▶ [Your task]
From the data below, copy out every line in which the word "edges" occurs.

▶ [Stored data]
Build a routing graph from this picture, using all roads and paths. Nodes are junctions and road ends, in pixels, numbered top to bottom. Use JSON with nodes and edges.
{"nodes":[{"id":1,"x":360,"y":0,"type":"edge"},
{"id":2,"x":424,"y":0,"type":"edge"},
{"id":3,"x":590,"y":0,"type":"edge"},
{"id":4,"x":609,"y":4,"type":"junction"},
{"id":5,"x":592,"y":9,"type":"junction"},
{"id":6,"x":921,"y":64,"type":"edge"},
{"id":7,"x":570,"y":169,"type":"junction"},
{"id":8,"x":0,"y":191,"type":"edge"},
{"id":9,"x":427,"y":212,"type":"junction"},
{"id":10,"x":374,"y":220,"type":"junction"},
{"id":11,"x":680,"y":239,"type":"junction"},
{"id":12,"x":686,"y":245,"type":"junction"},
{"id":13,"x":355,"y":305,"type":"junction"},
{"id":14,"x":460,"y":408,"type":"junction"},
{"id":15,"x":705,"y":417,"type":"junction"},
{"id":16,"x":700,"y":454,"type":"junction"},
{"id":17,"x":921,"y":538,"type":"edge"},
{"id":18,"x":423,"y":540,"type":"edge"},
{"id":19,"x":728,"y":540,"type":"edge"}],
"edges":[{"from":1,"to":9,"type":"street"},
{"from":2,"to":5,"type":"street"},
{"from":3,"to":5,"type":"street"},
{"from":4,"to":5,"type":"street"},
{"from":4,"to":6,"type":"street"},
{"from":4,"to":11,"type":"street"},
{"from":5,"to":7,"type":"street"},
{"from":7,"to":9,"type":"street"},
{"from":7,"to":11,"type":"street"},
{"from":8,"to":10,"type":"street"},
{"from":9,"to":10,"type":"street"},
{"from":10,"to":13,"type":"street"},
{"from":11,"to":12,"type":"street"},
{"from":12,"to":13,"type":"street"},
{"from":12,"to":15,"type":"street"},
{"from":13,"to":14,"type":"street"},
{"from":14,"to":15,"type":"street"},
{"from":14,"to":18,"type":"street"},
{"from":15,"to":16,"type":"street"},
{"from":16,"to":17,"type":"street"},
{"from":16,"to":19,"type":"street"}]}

▶ [Exercise response]
Build a routing graph from this picture, using all roads and paths. Nodes are junctions and road ends, in pixels, numbered top to bottom. Use JSON with nodes and edges.
"edges":[{"from":1,"to":9,"type":"street"},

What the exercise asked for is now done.